The vast majority of this group – 32 prisoners – belong to Bhutan’s Nepali-speaking Lhotshampa (“Southerner”) community, which has faced decades of discrimination and abuse from the Bhutanese government. In the early 1990s, over 90,000 Lhotshampas were forced to become refugees in Nepal, following a crisis precipitated by discriminatory laws, disputed citizenship regulations, and widespread abuses by Bhutan’s security forces. Most of the refugees have since been resettled in the United States, Canada, and Australia.
The remaining five prisoners belong to the Sharchop (“Easterner”) community. Four men and a woman are imprisoned for alleged connections to a banned political party, the Druk National Congress, which campaigned for parliamentary democracy and human rights.
Former and current prisoners, and relatives of prisoners, told Human Rights Watch that the authorities severely tortured detainees both to extract confessions and to punish them, and that they had no legal representation at their trials. A prisoner convicted of treason and terrorism said: “The physical torture in custody was merciless, so we had no option but to present ourselves to the court based on their [security forces] demands and their statements. Then the district court declared a sentence of life imprisonment for us. We weren’t given any legal help.”
Bhutanese civil society activists told Human Rights Watch that although there have been efforts to modernise the legal system since 2008, no human rights organisations operate within the country. The media also avoids reporting on topics that the authorities consider sensitive. As a result, there has been little public discussion about the political prisoners or their dire situation.
Of the 32 Lhotshampa political prisoners that Human Rights Watch identified, 15 were convicted and imprisoned since the 1990s for protesting mistreatment of their community. This group includes eight former Royal Bhutan Army soldiers who were accused of treason for allegedly participating in those protests. However, family members and former prisoners could not provide any documentation about the charges filed or the court verdict.
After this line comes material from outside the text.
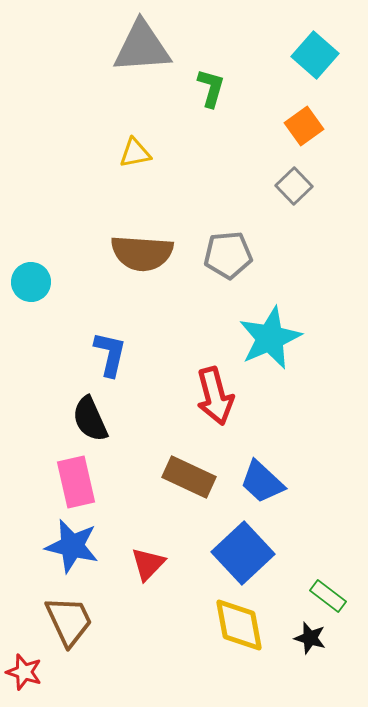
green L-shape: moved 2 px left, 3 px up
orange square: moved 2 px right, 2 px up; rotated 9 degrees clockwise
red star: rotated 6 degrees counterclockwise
Dambar Singh Pulami was arrested in 2001 when he returned to Bhutan from a refugee camp in Nepal to “see his property,” activists said. He was sentenced to 43 years in prison for “extortion, kidnapping, murder and subversive activities.” He suffers from severe ill-health, which caused him to be hospitalized in May 2022.
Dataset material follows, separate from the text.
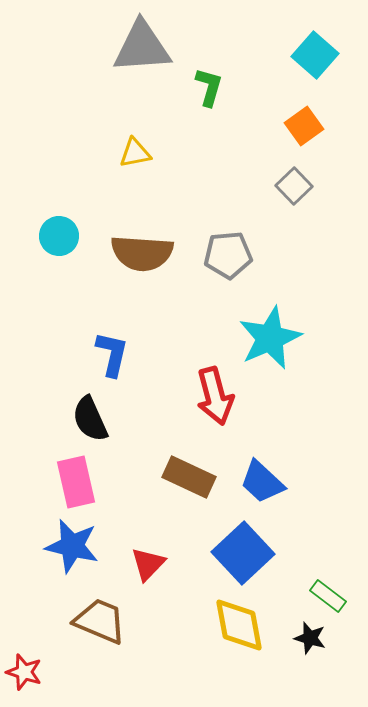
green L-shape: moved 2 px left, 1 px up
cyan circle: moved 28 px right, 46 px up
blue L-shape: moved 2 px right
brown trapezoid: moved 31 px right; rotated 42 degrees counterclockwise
Another 15 Lhotshampas have been jailed since 2008, after a small group of refugees who had fled as children with their families in the early 1990s returned to Bhutan. The Bhutanese authorities alleged that they intended to participate in an armed campaign for refugee repatriation and minority rights led by the banned Bhutan Communist Party.
Several prisoners or their relatives reported that prisoners have suffered severe and persistent health problems, particularly as a result of torture. Those with physical illnesses do not receive adequate treatment in prison, which former prisoners said may have contributed to the death of two people.
On November 7, 2022, Human Rights Watch wrote to the government of Bhutan concerning the information and allegations contained in this report but received no response.
Bhutanese activists, too, have appealed to King Jigme Khesar Namgyel Wangchuck to grant amnesty to these prisoners, but haven’t received any response.